■ ASSIGNMENT ■
Please give the count of lines in the listing underneath that hold "padding", leaving out everything else.

----

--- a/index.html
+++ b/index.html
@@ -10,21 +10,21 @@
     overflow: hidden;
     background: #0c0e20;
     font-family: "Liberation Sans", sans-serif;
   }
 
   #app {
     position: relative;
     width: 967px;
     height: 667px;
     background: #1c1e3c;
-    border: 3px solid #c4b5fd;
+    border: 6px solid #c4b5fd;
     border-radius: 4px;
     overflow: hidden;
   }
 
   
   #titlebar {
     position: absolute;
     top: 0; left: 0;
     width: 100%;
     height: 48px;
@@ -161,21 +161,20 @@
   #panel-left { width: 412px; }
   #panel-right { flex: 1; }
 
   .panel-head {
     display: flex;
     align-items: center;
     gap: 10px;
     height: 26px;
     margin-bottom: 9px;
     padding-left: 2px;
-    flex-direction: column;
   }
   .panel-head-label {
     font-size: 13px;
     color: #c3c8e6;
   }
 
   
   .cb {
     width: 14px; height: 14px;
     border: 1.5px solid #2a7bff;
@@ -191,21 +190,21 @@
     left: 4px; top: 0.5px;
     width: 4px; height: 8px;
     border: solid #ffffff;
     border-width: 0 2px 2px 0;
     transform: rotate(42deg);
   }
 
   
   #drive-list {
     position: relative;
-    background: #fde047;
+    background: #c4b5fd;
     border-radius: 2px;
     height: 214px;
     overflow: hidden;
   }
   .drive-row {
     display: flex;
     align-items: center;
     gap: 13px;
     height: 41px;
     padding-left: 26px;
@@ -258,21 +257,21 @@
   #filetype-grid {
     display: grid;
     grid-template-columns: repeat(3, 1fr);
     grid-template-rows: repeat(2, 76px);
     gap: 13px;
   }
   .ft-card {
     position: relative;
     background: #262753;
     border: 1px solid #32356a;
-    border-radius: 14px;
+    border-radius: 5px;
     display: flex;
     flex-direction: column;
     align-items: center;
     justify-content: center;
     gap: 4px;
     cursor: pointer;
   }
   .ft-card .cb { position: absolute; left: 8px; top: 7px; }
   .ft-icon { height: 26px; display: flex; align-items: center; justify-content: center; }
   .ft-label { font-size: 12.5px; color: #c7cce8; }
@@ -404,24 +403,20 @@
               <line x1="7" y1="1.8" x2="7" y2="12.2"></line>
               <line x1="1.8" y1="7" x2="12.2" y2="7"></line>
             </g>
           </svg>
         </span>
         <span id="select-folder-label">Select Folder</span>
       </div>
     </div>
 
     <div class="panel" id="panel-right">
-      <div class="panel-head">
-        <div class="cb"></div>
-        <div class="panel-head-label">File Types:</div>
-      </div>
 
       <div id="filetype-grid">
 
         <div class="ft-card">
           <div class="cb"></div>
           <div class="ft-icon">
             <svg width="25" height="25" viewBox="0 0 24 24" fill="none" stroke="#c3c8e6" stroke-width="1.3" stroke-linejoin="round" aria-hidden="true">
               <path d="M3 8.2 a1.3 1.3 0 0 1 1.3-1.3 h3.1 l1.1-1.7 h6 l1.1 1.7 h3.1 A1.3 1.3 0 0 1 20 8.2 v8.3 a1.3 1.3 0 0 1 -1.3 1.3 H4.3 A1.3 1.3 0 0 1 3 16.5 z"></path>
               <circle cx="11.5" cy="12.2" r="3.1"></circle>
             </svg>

----

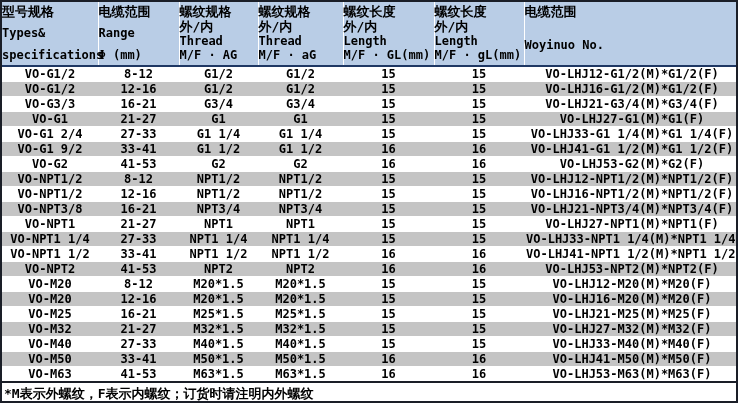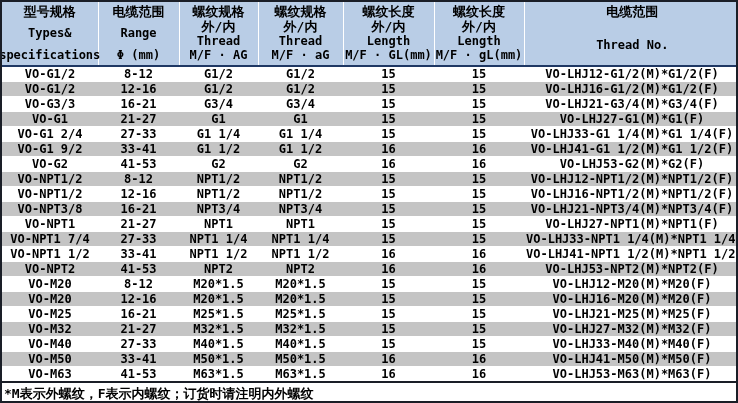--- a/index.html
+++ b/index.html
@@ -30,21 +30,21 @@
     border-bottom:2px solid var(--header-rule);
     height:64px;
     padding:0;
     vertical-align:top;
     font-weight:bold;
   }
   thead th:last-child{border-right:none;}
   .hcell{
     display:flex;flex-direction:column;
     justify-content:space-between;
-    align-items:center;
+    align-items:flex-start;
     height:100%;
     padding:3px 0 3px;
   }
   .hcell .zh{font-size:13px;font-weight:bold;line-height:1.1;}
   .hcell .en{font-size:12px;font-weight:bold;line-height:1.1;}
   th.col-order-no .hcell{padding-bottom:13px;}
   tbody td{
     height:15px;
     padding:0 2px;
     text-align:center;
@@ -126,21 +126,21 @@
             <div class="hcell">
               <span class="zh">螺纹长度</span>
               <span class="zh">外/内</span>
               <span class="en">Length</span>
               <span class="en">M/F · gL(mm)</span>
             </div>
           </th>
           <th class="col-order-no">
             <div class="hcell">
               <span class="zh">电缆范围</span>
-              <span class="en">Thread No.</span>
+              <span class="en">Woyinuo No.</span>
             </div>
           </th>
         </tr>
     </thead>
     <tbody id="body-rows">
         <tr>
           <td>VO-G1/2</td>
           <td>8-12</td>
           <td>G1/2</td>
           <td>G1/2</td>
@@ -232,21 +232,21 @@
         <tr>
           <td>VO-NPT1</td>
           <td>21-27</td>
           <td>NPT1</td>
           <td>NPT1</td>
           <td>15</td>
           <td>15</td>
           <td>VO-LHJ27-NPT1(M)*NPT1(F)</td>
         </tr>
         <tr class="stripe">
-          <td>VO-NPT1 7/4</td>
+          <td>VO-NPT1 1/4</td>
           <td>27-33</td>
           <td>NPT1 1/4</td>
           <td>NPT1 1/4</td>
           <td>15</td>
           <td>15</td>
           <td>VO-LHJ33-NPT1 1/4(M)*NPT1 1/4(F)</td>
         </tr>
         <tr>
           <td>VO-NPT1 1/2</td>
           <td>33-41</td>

----

■ WRITTEN RESPONSE ■
6